I always loved calipers that were painted to match the body. But brighter sportier colors are always cool too. I just wouldn't call that much attention to them if it were me unless they were a performance upgrade like the GM kit. But that's me.


----------



## Ma v e n (Oct 8, 2018)

I think either would work well.


----------



## Blasirl (Mar 31, 2015)

I see yellow...


----------



## HBCRUZE2017 (Jan 25, 2018)

not worth the time or price of the paint lol


----------



## Ma v e n (Oct 8, 2018)

HBCRUZE2017 said:


> not worth the time or price of the paint lol


But it was fine for you to black out your bowties and install a filter that lets in dirt?


----------



## MP81 (Jul 20, 2015)

To be fair, painting the bowties takes a _lot_ less time.

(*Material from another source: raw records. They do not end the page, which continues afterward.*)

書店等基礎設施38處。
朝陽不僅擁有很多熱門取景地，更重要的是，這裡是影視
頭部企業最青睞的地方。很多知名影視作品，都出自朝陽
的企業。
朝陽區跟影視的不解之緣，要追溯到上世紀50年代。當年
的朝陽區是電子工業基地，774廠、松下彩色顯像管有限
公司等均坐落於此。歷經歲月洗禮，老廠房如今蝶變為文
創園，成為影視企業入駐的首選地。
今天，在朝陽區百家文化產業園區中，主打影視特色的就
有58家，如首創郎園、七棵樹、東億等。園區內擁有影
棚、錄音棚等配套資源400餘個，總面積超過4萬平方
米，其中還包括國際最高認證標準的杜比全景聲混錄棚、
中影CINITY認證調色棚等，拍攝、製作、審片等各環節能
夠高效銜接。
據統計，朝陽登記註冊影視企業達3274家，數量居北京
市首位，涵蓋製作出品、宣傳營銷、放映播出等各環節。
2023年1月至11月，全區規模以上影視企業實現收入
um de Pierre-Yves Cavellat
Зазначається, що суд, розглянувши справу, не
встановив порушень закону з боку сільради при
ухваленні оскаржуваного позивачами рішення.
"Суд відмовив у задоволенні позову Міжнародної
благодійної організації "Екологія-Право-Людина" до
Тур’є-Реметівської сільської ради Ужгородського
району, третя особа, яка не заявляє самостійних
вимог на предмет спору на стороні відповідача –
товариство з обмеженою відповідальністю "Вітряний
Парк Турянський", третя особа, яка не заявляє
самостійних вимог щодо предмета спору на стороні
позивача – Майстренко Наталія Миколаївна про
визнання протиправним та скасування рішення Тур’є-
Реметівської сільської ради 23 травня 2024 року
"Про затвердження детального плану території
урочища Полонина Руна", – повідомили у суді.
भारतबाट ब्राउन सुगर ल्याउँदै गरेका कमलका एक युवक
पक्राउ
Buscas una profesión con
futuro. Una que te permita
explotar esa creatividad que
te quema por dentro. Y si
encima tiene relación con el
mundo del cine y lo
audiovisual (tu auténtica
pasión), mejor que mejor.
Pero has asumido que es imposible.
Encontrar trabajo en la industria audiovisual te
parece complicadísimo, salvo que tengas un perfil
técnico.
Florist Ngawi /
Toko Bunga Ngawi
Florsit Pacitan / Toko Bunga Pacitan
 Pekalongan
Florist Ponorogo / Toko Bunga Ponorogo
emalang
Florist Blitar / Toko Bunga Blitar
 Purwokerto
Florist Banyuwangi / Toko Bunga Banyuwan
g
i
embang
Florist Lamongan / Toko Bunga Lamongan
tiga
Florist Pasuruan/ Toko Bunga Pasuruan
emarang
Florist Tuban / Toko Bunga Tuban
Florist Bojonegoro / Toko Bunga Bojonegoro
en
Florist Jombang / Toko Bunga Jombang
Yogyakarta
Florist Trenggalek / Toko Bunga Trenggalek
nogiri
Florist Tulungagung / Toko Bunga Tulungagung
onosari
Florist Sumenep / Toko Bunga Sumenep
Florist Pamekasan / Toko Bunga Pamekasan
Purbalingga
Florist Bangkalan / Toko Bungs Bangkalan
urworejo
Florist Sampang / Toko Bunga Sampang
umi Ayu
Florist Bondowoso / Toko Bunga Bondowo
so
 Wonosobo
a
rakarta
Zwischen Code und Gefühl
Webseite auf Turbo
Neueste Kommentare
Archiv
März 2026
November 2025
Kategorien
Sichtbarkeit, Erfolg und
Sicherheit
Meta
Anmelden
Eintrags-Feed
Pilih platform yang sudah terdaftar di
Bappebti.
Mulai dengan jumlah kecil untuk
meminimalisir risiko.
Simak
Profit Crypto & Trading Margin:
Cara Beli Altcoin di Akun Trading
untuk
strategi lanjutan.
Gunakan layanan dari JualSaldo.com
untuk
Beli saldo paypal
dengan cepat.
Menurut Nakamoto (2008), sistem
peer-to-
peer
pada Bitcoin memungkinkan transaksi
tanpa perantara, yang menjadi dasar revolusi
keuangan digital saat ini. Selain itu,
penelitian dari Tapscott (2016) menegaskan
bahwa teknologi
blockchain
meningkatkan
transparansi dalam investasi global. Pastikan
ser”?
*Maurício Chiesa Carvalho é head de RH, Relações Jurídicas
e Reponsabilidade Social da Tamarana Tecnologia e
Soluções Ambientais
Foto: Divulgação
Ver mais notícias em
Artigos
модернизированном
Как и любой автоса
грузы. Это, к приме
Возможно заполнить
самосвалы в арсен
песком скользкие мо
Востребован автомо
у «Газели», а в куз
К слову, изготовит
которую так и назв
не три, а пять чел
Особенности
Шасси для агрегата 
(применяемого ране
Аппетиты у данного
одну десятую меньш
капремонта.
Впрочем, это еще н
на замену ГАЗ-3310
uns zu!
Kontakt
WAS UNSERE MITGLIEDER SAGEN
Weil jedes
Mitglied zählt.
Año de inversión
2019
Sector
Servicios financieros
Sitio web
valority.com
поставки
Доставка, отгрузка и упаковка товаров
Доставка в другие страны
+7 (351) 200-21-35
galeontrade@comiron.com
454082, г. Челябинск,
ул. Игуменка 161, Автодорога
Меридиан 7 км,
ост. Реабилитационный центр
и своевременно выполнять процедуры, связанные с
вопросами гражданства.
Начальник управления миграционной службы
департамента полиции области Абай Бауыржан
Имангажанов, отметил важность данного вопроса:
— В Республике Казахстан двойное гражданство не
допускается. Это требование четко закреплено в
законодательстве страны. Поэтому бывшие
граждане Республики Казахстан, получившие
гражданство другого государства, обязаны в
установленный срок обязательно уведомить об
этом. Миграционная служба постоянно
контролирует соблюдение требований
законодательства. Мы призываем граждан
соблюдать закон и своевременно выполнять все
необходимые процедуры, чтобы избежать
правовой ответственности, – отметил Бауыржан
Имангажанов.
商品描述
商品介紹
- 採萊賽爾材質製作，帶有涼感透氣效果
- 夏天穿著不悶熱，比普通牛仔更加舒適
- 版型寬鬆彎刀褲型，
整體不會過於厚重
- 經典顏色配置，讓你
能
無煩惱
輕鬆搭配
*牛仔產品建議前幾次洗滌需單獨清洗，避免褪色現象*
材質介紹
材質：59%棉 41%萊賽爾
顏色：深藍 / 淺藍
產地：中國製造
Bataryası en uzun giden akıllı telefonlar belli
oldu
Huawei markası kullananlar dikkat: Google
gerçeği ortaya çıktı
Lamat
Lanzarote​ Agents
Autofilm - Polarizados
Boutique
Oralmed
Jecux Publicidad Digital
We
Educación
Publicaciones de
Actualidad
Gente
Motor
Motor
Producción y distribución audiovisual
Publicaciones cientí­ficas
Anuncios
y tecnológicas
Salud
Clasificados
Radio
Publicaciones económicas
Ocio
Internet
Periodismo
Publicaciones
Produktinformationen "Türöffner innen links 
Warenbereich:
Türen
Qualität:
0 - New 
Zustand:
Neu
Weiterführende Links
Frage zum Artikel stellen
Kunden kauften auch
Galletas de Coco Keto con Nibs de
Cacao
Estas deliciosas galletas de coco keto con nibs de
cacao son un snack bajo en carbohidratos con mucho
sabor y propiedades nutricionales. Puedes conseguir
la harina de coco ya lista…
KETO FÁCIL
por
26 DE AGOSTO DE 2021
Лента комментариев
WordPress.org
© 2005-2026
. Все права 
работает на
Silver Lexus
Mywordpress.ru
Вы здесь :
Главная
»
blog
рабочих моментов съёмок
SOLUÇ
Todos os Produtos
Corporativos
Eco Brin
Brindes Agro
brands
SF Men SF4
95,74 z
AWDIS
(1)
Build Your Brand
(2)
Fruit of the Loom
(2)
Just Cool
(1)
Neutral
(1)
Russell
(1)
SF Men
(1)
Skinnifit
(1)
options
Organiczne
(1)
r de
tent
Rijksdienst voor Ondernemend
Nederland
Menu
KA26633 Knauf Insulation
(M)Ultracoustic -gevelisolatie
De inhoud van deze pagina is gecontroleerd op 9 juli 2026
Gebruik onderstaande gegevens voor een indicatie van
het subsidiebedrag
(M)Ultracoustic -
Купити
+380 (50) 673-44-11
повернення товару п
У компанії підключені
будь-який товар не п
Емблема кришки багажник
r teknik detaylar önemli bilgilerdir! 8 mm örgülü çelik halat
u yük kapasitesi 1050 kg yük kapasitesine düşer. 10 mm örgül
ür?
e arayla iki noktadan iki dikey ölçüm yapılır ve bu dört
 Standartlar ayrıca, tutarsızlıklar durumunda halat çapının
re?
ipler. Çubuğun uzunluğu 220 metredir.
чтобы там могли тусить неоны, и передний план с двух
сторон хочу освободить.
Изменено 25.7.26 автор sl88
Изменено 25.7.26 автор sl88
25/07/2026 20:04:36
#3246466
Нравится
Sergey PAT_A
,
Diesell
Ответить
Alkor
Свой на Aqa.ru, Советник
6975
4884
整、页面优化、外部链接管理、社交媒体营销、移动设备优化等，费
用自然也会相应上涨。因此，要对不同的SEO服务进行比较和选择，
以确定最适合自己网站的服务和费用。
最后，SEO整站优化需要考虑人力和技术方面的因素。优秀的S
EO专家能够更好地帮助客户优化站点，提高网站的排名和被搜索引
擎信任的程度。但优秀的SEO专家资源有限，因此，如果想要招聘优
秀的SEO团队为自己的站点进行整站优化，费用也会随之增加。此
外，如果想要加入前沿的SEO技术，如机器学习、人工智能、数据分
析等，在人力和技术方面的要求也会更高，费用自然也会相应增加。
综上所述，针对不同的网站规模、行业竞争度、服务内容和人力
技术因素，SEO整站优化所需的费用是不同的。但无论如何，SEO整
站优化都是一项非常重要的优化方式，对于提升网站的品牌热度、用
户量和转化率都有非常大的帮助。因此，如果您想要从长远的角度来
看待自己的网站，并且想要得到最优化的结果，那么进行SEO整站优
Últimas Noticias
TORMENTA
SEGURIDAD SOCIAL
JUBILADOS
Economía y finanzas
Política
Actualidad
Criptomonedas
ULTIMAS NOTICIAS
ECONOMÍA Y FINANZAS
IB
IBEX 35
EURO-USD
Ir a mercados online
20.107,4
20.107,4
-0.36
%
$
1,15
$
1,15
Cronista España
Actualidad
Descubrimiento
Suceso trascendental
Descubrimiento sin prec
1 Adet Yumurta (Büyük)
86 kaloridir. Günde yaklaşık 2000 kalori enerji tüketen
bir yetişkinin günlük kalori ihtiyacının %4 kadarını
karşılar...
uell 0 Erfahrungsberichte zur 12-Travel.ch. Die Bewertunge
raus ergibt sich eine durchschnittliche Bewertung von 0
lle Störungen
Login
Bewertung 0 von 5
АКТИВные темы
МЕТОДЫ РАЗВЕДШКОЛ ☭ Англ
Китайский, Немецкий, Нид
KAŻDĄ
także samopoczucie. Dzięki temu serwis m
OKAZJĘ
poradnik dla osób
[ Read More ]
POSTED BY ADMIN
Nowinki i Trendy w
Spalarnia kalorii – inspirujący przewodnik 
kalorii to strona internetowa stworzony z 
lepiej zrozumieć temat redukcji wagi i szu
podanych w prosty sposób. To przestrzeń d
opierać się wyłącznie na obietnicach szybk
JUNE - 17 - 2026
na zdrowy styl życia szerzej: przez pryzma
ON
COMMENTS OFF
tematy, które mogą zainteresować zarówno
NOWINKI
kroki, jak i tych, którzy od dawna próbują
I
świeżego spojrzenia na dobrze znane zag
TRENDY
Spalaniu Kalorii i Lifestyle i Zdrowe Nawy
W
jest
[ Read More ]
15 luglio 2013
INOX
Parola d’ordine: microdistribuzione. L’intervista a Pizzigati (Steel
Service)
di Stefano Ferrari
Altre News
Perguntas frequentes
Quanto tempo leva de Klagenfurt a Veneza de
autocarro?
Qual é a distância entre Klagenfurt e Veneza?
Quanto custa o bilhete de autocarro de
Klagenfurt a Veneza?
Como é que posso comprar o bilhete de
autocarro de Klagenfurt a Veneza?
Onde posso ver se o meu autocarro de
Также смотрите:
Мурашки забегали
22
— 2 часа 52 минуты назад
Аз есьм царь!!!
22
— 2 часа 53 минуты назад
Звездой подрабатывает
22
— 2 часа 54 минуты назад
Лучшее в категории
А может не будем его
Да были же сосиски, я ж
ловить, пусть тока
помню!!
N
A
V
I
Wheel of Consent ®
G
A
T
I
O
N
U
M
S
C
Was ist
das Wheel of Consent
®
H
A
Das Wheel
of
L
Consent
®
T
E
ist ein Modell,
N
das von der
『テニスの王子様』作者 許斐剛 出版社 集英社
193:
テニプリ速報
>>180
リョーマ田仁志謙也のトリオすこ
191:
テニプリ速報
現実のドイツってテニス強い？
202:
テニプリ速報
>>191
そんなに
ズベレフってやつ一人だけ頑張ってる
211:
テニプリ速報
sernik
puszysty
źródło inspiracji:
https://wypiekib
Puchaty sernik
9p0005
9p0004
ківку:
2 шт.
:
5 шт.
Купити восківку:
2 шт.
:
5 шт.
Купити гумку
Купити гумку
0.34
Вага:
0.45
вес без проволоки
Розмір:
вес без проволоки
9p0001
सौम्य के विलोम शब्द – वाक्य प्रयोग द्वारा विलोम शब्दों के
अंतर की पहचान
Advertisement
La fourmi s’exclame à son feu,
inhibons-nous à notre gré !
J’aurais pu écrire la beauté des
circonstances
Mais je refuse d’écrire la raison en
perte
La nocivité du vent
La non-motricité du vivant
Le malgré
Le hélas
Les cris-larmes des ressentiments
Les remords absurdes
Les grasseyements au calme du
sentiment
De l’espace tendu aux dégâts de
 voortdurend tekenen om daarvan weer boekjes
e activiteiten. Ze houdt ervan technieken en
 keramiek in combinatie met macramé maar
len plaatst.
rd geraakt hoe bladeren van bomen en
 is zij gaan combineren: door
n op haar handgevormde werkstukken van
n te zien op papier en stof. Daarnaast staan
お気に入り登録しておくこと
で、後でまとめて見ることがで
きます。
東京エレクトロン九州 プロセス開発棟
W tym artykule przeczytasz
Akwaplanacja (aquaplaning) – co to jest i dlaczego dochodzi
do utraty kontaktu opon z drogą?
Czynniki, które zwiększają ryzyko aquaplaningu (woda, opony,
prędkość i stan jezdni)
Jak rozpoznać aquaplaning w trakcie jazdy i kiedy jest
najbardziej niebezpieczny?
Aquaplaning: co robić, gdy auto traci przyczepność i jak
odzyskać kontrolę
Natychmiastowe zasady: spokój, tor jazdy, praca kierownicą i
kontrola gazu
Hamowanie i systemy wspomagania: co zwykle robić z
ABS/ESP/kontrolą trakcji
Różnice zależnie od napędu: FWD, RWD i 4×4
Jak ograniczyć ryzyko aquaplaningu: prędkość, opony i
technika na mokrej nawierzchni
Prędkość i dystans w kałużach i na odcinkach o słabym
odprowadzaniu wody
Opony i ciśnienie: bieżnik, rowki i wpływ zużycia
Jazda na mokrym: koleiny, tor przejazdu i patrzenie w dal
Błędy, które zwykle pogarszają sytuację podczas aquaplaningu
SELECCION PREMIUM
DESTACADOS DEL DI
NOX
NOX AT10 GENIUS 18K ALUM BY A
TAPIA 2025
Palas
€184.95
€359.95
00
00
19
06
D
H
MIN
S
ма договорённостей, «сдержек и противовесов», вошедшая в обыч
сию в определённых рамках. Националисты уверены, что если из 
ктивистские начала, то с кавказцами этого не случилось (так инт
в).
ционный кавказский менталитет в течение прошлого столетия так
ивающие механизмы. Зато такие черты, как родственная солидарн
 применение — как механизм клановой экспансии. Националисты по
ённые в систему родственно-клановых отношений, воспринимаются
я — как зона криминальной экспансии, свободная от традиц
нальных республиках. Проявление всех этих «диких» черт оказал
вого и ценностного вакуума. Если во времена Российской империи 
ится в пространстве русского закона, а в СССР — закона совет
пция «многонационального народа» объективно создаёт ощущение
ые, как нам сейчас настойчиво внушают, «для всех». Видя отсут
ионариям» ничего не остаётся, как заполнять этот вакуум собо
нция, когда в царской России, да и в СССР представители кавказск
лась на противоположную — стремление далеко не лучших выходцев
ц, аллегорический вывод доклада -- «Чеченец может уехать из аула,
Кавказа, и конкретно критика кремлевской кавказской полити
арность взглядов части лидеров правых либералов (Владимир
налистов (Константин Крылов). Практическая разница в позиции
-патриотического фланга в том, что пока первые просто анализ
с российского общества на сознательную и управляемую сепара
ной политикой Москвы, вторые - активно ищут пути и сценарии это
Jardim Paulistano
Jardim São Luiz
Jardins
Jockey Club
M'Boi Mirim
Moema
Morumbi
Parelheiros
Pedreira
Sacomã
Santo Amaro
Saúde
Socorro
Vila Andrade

I am in agreement with the post up above - I typically like them to match body color...but when you have a darker color body, then that doesn't quite have the same effect. Black always looks good, though it just means they hide even more behind a black/gray wheel, but being a stock caliper, that might not be the worst thing. Those who notice will appreciate the painted caliper, but those same people might wonder why you painted them a bright color if they're just normal stock calipers.

That said, if you did do a contrasting color, it usually works well to coordinate it with something else on the exterior of your vehicle - or a color you might plan to add to the exterior.

If I were in your position, I'd probably go with a black caliper, behind a gunmetal/gunmetal wheel given the color of your car.


----------



## HBCRUZE2017 (Jan 25, 2018)

dealer did the bowties for me when i got it used for free and kn filter takes like 5 minutes...


----------



## Ma v e n (Oct 8, 2018)

HBCRUZE2017 said:


> dealer did the bowties for me when i got it used for free and kn filter takes like 5 minutes...


Youve missed the point.


----------



## HBCRUZE2017 (Jan 25, 2018)

this is just my daily im just saying i dont care that much lol especially with stock wheels


----------



## Ma v e n (Oct 8, 2018)

HBCRUZE2017 said:


> this is just my daily im just saying i dont care that much lol especially with stock wheels


Understood


----------